Frise-se: a prisão será “comunicada” ao juiz competente. Não impõe a Constituição a apresentação do réu ao juiz, na sede do juízo, mesmo num momento em que a legalidade ou legitimidade da prisão ainda não foi verificada pelo Judiciário. Por que então haveria de impô-la (a apresentação do acusado no mesmo recinto do juiz) no instante do interrogatório, depois que o magistrado (e às vezes até mesmo os tribunais) em regra já se posicionou a respeito da cautela restritiva de liberdade? O tele-interrogatório não é um dos males do tempo.
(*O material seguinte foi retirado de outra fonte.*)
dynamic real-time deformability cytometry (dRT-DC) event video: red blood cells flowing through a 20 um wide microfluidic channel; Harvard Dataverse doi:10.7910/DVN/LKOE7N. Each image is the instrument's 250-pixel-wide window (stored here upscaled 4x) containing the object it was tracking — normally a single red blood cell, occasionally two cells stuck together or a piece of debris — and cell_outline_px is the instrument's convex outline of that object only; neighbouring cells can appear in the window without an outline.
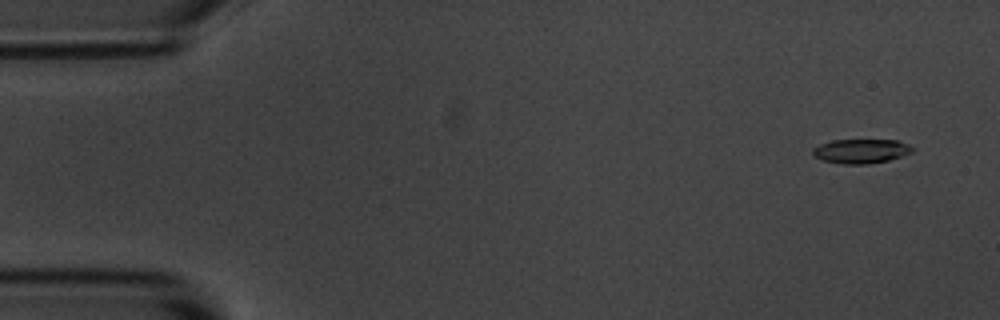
{"species": "common noctule bat (a hibernating species)", "species_latin": "Nyctalus noctula", "temperature_condition": "room temperature", "stored_images_in_passage": 17, "camera_frame_rate_fps": 3000, "um_per_image_px": 0.085, "animal": {"sex": "male", "body_mass_g": 20.1, "forearm_length_mm": 53.5}, "frame": {"image": 1, "passage_image": 3, "time_ms": 0.667, "image_size_px": [1000, 320], "cell_outline_px": [[916, 148], [912, 152], [888, 160], [868, 164], [840, 164], [824, 160], [816, 156], [812, 152], [812, 148], [820, 144], [832, 140], [900, 140]], "centroid_in_image_um": [73.21, 12.84], "position_along_channel_um": 11.8, "area_um2": 14.1}}
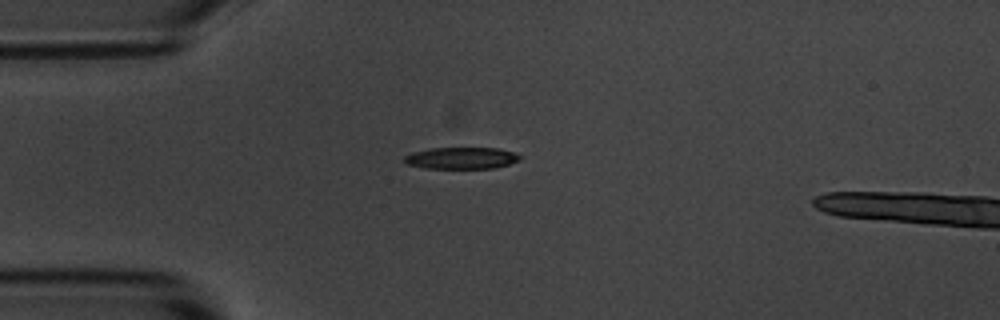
{"frame": {"image": 2, "passage_image": 14, "time_ms": 4.333, "image_size_px": [1000, 320], "cell_outline_px": [[524, 156], [520, 160], [496, 168], [424, 168], [408, 164], [404, 160], [404, 156], [412, 152], [428, 148], [496, 148], [516, 152]], "centroid_in_image_um": [39.26, 13.43], "position_along_channel_um": 45.7, "area_um2": 14.74}}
Não esqueçamos que a videoconferência se presta à ouvida de réus presos e de réus soltos, detidos ou residentes em comarca diversa do distrito da culpa, com o que atende a interesses fundamentais de uns e outros.

Neste aspecto, vale notar que o art. 352, inciso VI, do CPP, determina que o mandado de citação deve indicar “o juízo e o lugar, o dia e a hora em que o réu deverá comparecer”. Ora, embora seja da década de 1940, o dispositivo se presta a regular o tele-interrogatório, pois não exige que o comparecimento se faça no mesmo local onde funciona o juízo processante. Ao mencionar “o juízo e o lugar” em que o réu deverá comparecer, o preceito permite que tal presença se dê em outro juízo ou local dotado dos meios necessários à ouvida do réu. Este local pode estar em outra comarca ou em outro país, como nos casos das precatórias e rogatórias (art. 354, IV, CPP).

Em nosso ordenamento jurídico, o artigo 2º, parágrafo3º, da Lei n. 7960/89, em sede de prisão temporária, faculta (mera faculdade, portanto) ao juiz, “de ofício, ou a requerimento do Ministério Público e do Advogado, determinar que o preso lhe seja apresentado, solicitar informações e esclarecimentos da autoridade policial e submetê-lo a exame de corpo de delito”. Embora se entenda comumente que tal apresentação deve ser pessoal (afinal a Lei é de 1989, quando a WWW acabava de ser criada no CERN, na Europa), não está proibida a apresentação do preso por videoconferência, tendo em conta que o objetivo da medida é permitir ao juiz verificar pessoalmente, no tempo presente, as condições físicas do detido e observar se ele foi submetido a maus tratos, a abuso de autoridade ou a tortura.

O sistema de teleconferência, dotado de câmeras de vídeo com zoom e gravação, atende inteiramente ao objetivo da norma e ainda permite a preservação incontinenti da prova das eventuais lesões corporais. As câmeras podem ser manejadas remotamente pelo magistrado ou in loco por um auxiliar do juízo. Como veremos adiante, nem mesmo os arts. 68 a 72 da Lei n. 9.099/95 impõem o comparecimento do acusado ao mesmo espaço físico do Juizado Criminal. Basta de logo que se observem os princípios gerais dos arts. 62 e 65 e o disposto no parágrafo1º, do art. 78 e no art. 81 da mesma lei.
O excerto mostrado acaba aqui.